| Teks Bacaan |
+---+
Vonis Bebas Ronald Tannur: Mufakat Hakim Surabaya Terindikasi Suap dan Polemik Fakta Persidangan

Kontroversi Vonis Bebas Ronald Tannur: Dugaan Suap Mencuat dalam Kesaksian Hakim

Kasus vonis bebas Gregorius Ronald Tannur, terdakwa pembunuhan Dini Sera Afrianti, terus bergulir dengan munculnya berbagai fakta baru yang mengejutkan. Kesepakatan bulat majelis hakim Pengadilan Negeri (PN) Surabaya dalam membebaskan Ronald Tannur kini diwarnai dugaan praktik suap dan gratifikasi. Hal ini terungkap dalam persidangan kasus dugaan suap dan gratifikasi yang melibatkan tiga hakim nonaktif PN Surabaya, yaitu Erintuah Damanik (hakim ketua), Mangapul, dan Heru Hanindyo (anggota majelis).

Kesaksian Mangapul Ungkap Mufakat "Satu Pintu"
+---+
[Data teks hasil ekstraksi halaman]
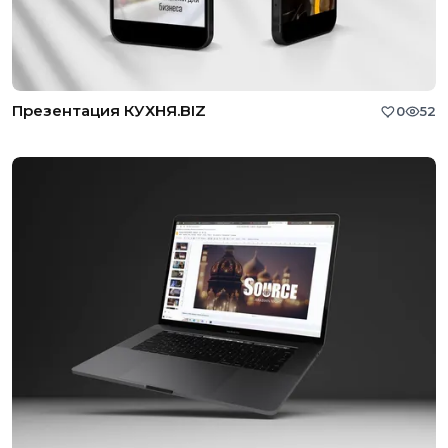
Презентация КУХНЯ.BIZ
0
52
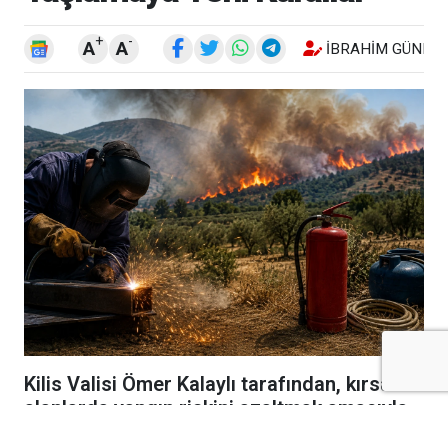
+
-
A
A
İBRAHIM GÜNEŞ
Kilis Valisi Ömer Kalaylı tarafından, kırsal
alanlarda yangın riskini azaltmak amacıyla
kaynak makinası, spiral, taşlama makinası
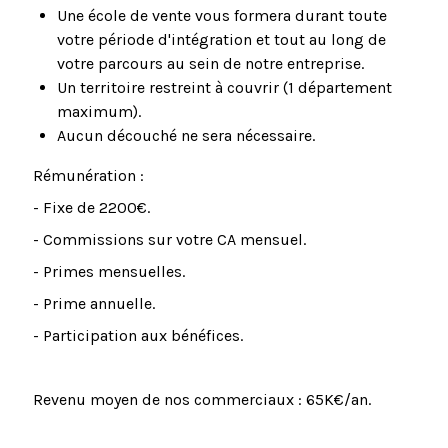
Une école de vente vous formera durant toute
votre période d'intégration et tout au long de
votre parcours au sein de notre entreprise.
Un territoire restreint à couvrir (1 département
maximum).
Aucun découché ne sera nécessaire.
Rémunération :
- Fixe de 2200€.
- Commissions sur votre CA mensuel.
- Primes mensuelles.
- Prime annuelle.
- Participation aux bénéfices.
Revenu moyen de nos commerciaux : 65K€/an.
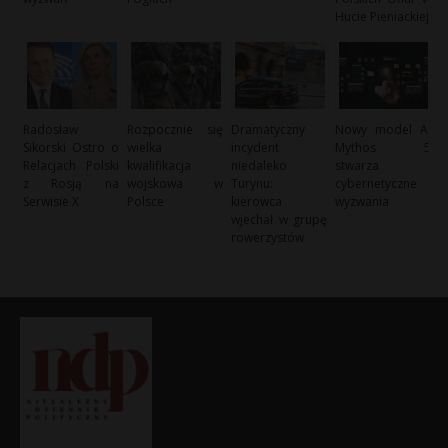
Hucie Pieniackiej
Radosław
Rozpocznie się
Dramatyczny
Nowy model AI
Sikorski Ostro o
wielka
incydent
Mythos 5
Relacjach Polski
kwalifikacja
niedaleko
stwarza
z Rosją na
wojskowa w
Turynu:
cybernetyczne
Serwisie X
Polsce
kierowca
wyzwania
wjechał w grupę
rowerzystów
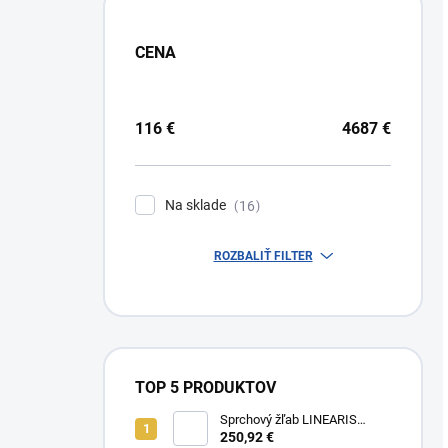
CENA
116
€
4687
€
Na sklade
16
ROZBALIŤ FILTER
TOP 5 PRODUKTOV
Sprchový žľab LINEARIS
Compact č. 45600.63M, L 75
250,92 €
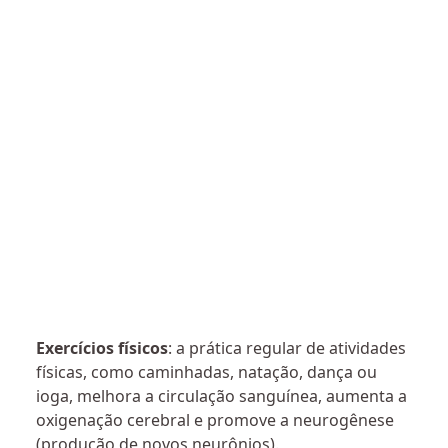
Exercícios físicos
: a prática regular de atividades
físicas, como caminhadas, natação, dança ou
ioga, melhora a circulação sanguínea, aumenta a
oxigenação cerebral e promove a neurogênese
(produção de novos neurônios).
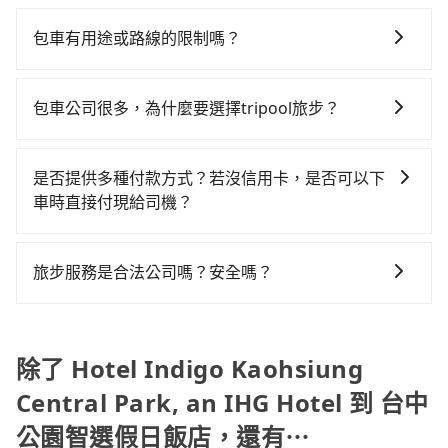
包車、計程車或白牌車。主要價格差異和優缺點如下： -
達目的地後多久原路返回），雖已將eTag和可能的每小
tripool都是你從Hotel Indigo Kaohsiung Central
均每人花費為940元。但如果全程使用tripool並到府專
包車：優點是搭乘舒適可以根據自己的需求安排時間和
時40元路邊停車費用預估進去，但額外的汽車保險與可
Park, an IHG Hotel到台中公園智選假日飯店的最佳選
包車有用途或路線的限制嗎？
車接送，則每人平均花費約780元，費時2小時19分鐘。
地點上車較客製化。此外，司機還會提供各種旅遊建議
能的罰單都需自付。再者，和運的iRent只提供最基本的
擇。
選擇搭乘高鐵而不預約包車，不僅每人至少額外負擔160
不管是從Hotel Indigo Kaohsiung Central Park, an
與資訊。長途接送價格比計程車車資更優惠。 - 計程
車型，如Toyota Yaris、Prius C、Vios這類乘坐體驗較
元車資，而且更會額外浪費時間在轉乘與等車上，現在
IHG Hotel前往台中公園智選假日飯店或是全台灣任何地
車：優點是24小時隨叫隨到，價格按錶計費，但若遇交
差的車款，如果人數超過四位，更是沒有較大的七人座
包車公司很多，為什麼要選擇tripool旅步？
還不馬上來預約tripool！如果你是三人以下要乘車，也
方，只要是長途交通且途中遵守台灣法律，無論是清明
通塞車時亦會加收延遲費用，一般屬短程接駁為主。 -
或九人座可供選擇，而且無人租車最令人詬病的就是車
可參考tripool的拼車共乘服務，最多可再節省50%的交
旅步提供多種車型，從轎車、休旅車到九人座，讓您可
掃墓、包車旅遊、參加喜宴/喪禮、就醫回診、登山露
白牌車：優點是價格相對較低，有的還可喊價。但安全
況，打開車門才發現仍有上一組乘客遺留的垃圾或者撞
通費用。
以依照您行程人數的需求進行選擇。此外，為確保您的
營、學生搬家、投票返鄉、商務出差、貴賓來訪、寵物
性和服務質量無法保障，需要自行承擔風險，遇到狀況
是否提供多種付款方式？若沒信用卡，是否可以下
凹的車門仍未被修理，每一次租車都好像在開樂透一
旅途安全無憂，我們的司機都是專業且可靠的職業駕
檢疫、預約叫車、機場接送、定期洗腎、包月上下班，
事後也無法申訴退費。
車時直接付現給司機？
樣。另外，偶爾也會遇到明明已經預約了時間但上一位
駛。關於價格，旅步官網可一鍵即時查價，所示價格絕
或者任何跨縣市接送的需求，tripool都能滿足你。乘車
用戶卻遲遲尚未歸還，又或者要還車時卻偏偏找不到停
目前旅步提供多種付款方式可供選擇，包括線上刷卡
無隱藏費用，且還提供優於其他業者更彈性的取消政
前一天下午五點以前完成預約，隔天保證出車。如需公
車位，對於急著用車或者要載其他乘客的人來說就有不
(VISA/MasterCard/JCB)、簽帳卡 (金融信用卡) 和
策，讓您在規劃行程時能更無後顧之憂。無論您是要前
司報帳打統編，在結帳時可以受理，並於乘車後一週內
旅步服務是合法公司嗎？安全嗎？
小的風險。最後，雖然路邊隨租隨還看似方便，但實際
AFTEE 先享受後付款等。若您沒有信用卡，建議可以使
往市區還是郊區，我們都可以為您提供最佳的旅遊體
寄出電子收據。
使用時還是有其區域的限制，實際可停靠的地點與你的
旅步擁有google評價4.8的網友口碑推薦，也是公部門指
用 AFTEE 的服務，您可以在訂單成立後的14天內到超商
驗。所以，如果您正在尋找一家可靠的包車公司，
上下車地點仍有段距離，在遇到下雨天或者載行李時，
定用車，旅步只使用合法車輛及通過嚴格審查的職業司
櫃檯繳費，或者利用 ATM 完成匯款。
tripool旅步絕對是您值得信任的不二選擇！
就顯得非常不便。
機服務，因為您的安全旅步比您更重視。
除了 Hotel Indigo Kaohsiung
Central Park, an IHG Hotel 到 台中
公園智選假日飯店，還有⋯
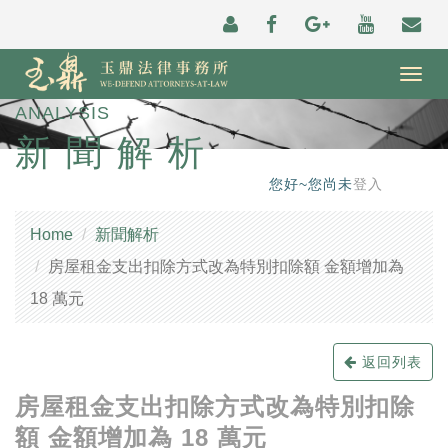
Togg
navig
ANALYSIS
新聞解析
您好~您尚未
登入
Home
新聞解析
房屋租金支出扣除方式改為特別扣除額 金額增加為
18 萬元
返回列表
房屋租金支出扣除方式改為特別扣除
額 金額增加為 18 萬元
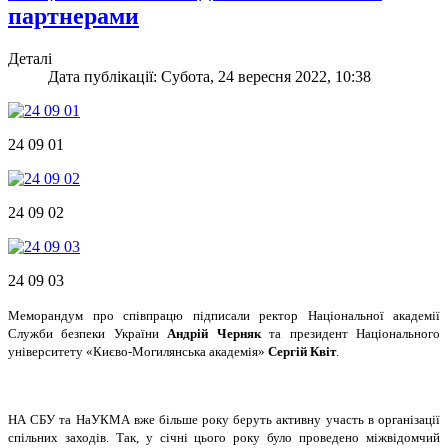
партнерами
Деталі
Дата публікації: Субота, 24 вересня 2022, 10:38
24 09 01
24 09 02
24 09 03
Меморандум про співпрацю підписали ректор Національної академії
Служби безпеки України
Андрій Черняк
та президент Національного
університету «Києво-Могилянська академія»
Сергій Квіт
.
НА СБУ та НаУКМА вже більше року беруть активну участь в організації
спільних заходів. Так, у січні цього року було проведено міжвідомчий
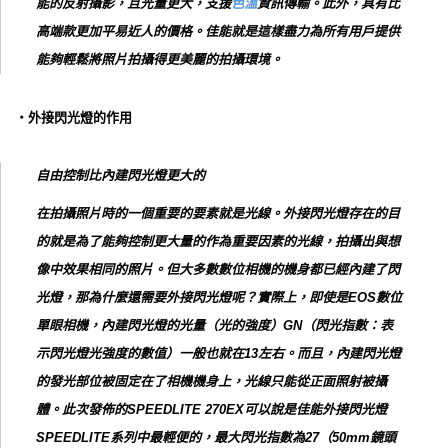
能的反射攝影，且光量更大，支援
色溫
資訊傳輸。此外，具有比
高端款更加平易近人的價格。佳能就是這樣盡力為所有用戶提供
能夠輕鬆將照片拍攝得更美麗的拍攝環境。
‧外接閃光燈的作用
自由控制比內建閃光燈更大的
在拍攝照片時的一個重要的要素就是光線。外接閃光燈存在的目
的就是為了能夠控制更大量的作為重要因素的光線，拍攝出與想
像中效果相同的照片。但大多數數位相機的機身都已經內建了閃
光燈，那為什麼還需要外接閃光燈呢？實際上，即使是EOS數位
單眼相機，內建閃光燈的光量（光的強度）GN（閃光指數：表
示閃光燈光強度的數值）一般也就在13左右。而且，內建閃光燈
的發光部位被固定在了相機機身上，光線只能從正面照射被攝
體。此次發佈的SPEEDLITE 270EX可以說是佳能外接閃光燈
SPEEDLITE系列中最輕便的，最大閃光指數為27（50mm鏡頭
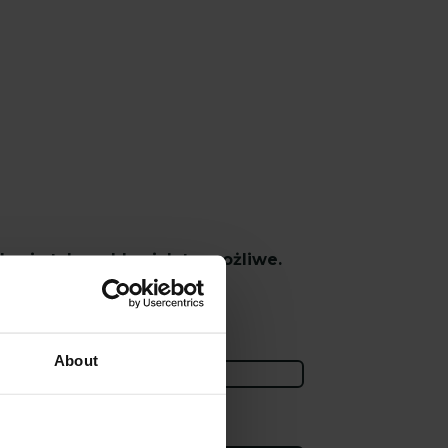
ację tak szybko, jak to możliwe.
About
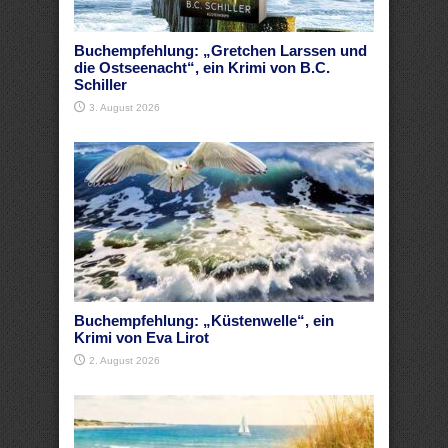
Buchempfehlung: „Gretchen Larssen und
die Ostseenacht“, ein Krimi von B.C.
Schiller
3. August 2026
Buchempfehlung: „Küstenwelle“, ein
Krimi von Eva Lirot
2. August 2026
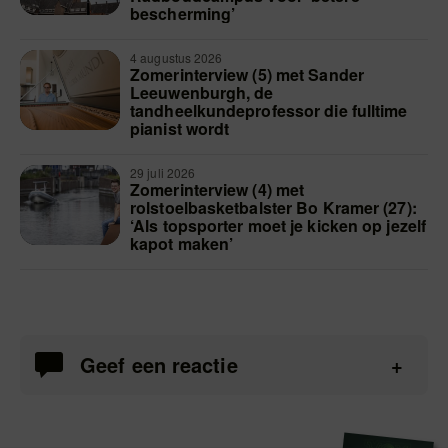
bescherming’
4 augustus 2026
Zomerinterview (5) met Sander
Leeuwenburgh, de
tandheelkundeprofessor die fulltime
pianist wordt
29 juli 2026
Zomerinterview (4) met
rolstoelbasketbalster Bo Kramer (27):
‘Als topsporter moet je kicken op jezelf
kapot maken’
Geef een reactie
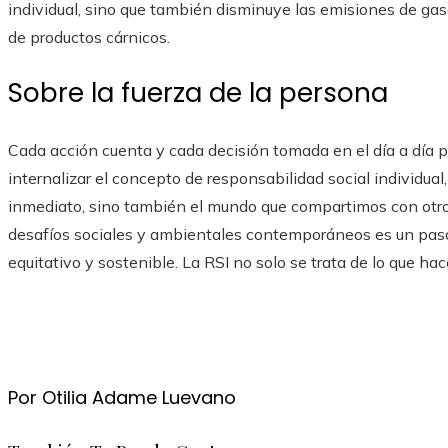
individual, sino que también disminuye las emisiones de ga
de productos cárnicos.
Sobre la fuerza de la persona
Cada acción cuenta y cada decisión tomada en el día a día p
internalizar el concepto de responsabilidad social individua
inmediato, sino también el mundo que compartimos con otr
desafíos sociales y ambientales contemporáneos es un paso 
equitativo y sostenible. La RSI no solo se trata de lo que h
Por Otilia Adame Luevano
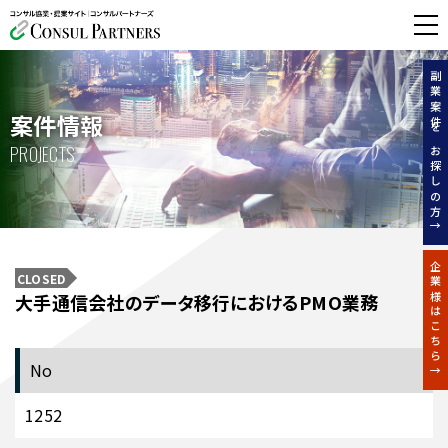
無料相談する
副業案件をお探しの方↑
案件情報
PROJECTS
企業様はこちら↑
CLOSED
大手通信会社のデータ移行におけるPMO業務
No
1252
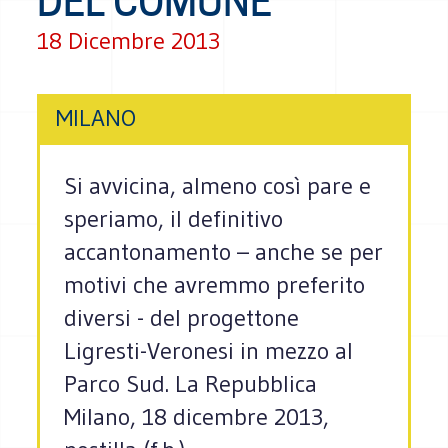
DEL COMUNE
18 Dicembre 2013
MILANO
Si avvicina, almeno così pare e
speriamo, il definitivo
accantonamento – anche se per
motivi che avremmo preferito
diversi - del progettone
Ligresti-Veronesi in mezzo al
Parco Sud. La Repubblica
Milano, 18 dicembre 2013,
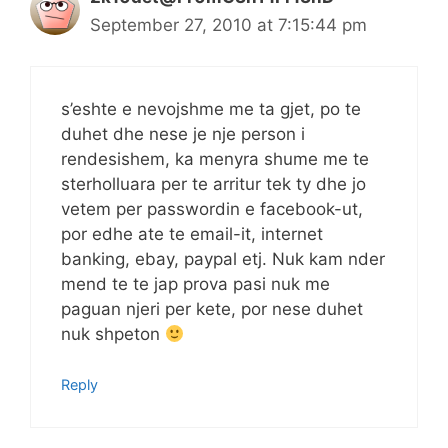
September 27, 2010 at 7:15:44 pm
s’eshte e nevojshme me ta gjet, po te
duhet dhe nese je nje person i
rendesishem, ka menyra shume me te
sterholluara per te arritur tek ty dhe jo
vetem per passwordin e facebook-ut,
por edhe ate te email-it, internet
banking, ebay, paypal etj. Nuk kam nder
mend te te jap prova pasi nuk me
paguan njeri per kete, por nese duhet
nuk shpeton
Reply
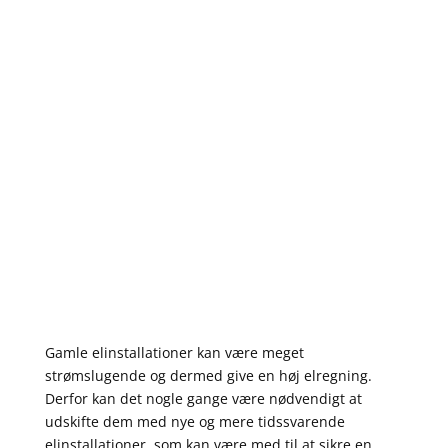
Elinstallationer
Vi udfører alle typer
elinstallationer for både
private og erhverv
Gamle elinstallationer kan være meget
strømslugende og dermed give en høj elregning.
Derfor kan det nogle gange være nødvendigt at
udskifte dem med nye og mere tidssvarende
elinstallationer, som kan være med til at sikre en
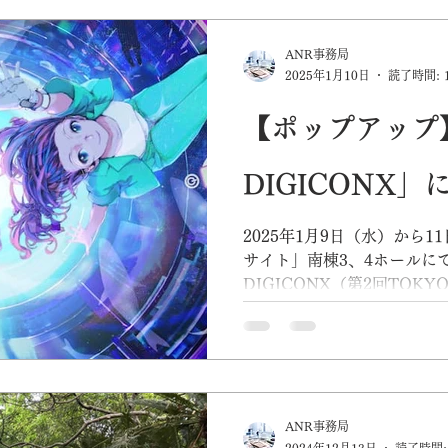
ANR事務局
2025年1月10日
読了時間: 
【ポップアップ
DIGICONX
2025年1月9日（水）から
サイト」南棟3、4ホールにて
DIGICONX（第2回TOK
ツビジネスワールド）」 に、ANRが出展します！ 展示
場所は D-07ブース...
ANR事務局
2024年12月13日
読了時間:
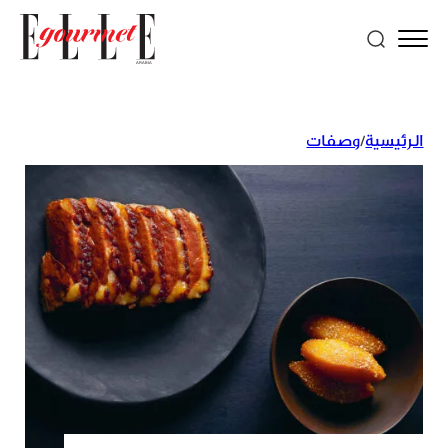
الرئيسية
/
وصفات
+---+
| Deskripsi Tugas |
Salinlah secara persis bagian teks tentang vonis bebas Ronald Tannur di atas, dimulai dengan "Kontroversi Vonis Bebas" dan berlanjut hingga "Hanindyo (anggota majelis).".

| Jawaban Latihan |
Kontroversi Vonis Bebas Ronald Tannur: Dugaan Suap Mencuat dalam Kesaksian Hakim

Kasus vonis bebas Gregorius Ronald Tannur, terdakwa pembunuhan Dini Sera Afrianti, terus bergulir dengan munculnya berbagai fakta baru yang mengejutkan. Kesepakatan bulat majelis hakim Pengadilan Negeri (PN) Surabaya dalam membebaskan Ronald Tannur kini diwarnai dugaan praktik suap dan gratifikasi. Hal ini terungkap dalam persidangan kasus dugaan suap dan gratifikasi yang melibatkan tiga hakim nonaktif PN Surabaya, yaitu Erintuah Damanik (hakim ketua), Mangapul, dan Heru Hanindyo (anggota majelis).